The meeting took place in Pretoria on Thursday.
The LHWP entails harnessing the waters of the Orange–Senqu River in the Lesotho highlands through the construction of a series of dams for the mutual benefit of the two countries.
Phase I of the LHWP was completed in 2003 and Phase 2 is presently underway.
“South Africa is a water scarce country, therefore, the completion of Phase 2 of the project has to be fast-tracked in order to augment the IVRS,” said Mchunu.
The project, the Minister said, should be successfully done by 2027 or earlier.
In agreement, Mosenene emphasised that Phase 2 of the project requires collaborated efforts and commitment from both governments.
“Water is life and no human being can survive without it. It is for this reason that the team working on the project bears in mind the needs of those that must be served with clean water. We all have to ensure that work is being carried out and done so effectively,” said Minister Mosenene.

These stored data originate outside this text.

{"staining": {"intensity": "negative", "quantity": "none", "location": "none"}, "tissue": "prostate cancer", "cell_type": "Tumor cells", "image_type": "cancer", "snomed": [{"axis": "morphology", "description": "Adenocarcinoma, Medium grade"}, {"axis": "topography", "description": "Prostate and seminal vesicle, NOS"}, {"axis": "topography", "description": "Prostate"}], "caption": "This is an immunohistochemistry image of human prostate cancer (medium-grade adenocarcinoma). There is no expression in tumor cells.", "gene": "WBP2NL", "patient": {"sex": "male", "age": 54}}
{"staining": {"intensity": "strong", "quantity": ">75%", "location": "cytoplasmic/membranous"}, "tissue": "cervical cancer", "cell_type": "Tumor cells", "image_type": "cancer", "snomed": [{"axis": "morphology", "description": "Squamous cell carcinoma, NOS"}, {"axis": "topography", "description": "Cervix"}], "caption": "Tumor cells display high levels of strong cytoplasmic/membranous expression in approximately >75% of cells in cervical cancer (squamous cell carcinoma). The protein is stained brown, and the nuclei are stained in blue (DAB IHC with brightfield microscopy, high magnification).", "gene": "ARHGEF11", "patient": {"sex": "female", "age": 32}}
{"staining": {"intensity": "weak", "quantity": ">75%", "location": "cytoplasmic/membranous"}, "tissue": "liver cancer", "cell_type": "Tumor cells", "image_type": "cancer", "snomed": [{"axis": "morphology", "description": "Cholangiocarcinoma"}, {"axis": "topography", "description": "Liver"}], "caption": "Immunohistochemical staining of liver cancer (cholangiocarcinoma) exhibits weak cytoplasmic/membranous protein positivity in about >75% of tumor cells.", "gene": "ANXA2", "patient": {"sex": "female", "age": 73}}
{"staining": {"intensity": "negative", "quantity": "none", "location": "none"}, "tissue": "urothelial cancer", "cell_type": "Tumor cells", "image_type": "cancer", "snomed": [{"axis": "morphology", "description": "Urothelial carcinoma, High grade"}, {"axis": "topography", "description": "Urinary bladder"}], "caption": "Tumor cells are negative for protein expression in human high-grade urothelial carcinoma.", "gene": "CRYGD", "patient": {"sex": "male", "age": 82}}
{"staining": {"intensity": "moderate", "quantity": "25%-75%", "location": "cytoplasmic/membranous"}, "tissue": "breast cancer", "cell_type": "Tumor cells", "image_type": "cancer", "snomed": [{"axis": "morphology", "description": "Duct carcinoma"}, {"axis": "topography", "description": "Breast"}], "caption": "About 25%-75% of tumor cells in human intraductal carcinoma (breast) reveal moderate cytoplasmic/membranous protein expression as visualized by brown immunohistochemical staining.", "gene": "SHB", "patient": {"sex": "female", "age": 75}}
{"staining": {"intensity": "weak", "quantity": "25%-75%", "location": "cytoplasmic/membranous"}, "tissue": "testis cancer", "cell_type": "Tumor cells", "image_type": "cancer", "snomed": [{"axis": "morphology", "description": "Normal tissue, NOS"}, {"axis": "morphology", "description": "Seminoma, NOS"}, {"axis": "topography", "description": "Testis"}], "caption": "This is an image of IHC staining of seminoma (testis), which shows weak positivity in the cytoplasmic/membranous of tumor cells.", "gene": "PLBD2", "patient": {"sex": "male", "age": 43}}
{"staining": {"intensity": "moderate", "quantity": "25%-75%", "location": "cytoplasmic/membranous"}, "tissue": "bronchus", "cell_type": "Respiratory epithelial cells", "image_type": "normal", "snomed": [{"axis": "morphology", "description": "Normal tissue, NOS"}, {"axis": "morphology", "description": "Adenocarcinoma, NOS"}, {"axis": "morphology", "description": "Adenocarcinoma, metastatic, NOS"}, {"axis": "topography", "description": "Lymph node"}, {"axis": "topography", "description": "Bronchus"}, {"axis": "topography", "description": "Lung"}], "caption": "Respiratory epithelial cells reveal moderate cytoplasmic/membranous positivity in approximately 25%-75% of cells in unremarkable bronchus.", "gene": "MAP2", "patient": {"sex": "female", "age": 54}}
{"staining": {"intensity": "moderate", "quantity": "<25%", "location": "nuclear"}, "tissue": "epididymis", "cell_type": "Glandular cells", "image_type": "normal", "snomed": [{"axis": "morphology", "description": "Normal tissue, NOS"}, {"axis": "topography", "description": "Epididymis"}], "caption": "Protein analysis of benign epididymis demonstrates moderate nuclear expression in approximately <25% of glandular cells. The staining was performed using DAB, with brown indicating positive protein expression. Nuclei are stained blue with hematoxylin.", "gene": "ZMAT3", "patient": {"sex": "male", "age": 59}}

Meanwhile, the Lesotho Highlands Water Commission committed to deliver a quality project within the set timeframe and budget allocated.
Magadzi emphasised the importance of adhering to the treaty and related protocols guiding the LHWP.
“We can only successfully complete this project if we continue to work hand in glove and with the same mandate in mind, which is the delivery of water to those in need,” Magadzi said.
The water transfer component of Phase 2 of the LHWP comprises approximately a 165-m high concrete faced rockfill dam at Polihali downstream of the confluence of the Khubelu and Senqu (Orange) Rivers and an approximately 38-km long concrete-lined gravity tunnel connecting the Polihali reservoir to the Katse reservoir.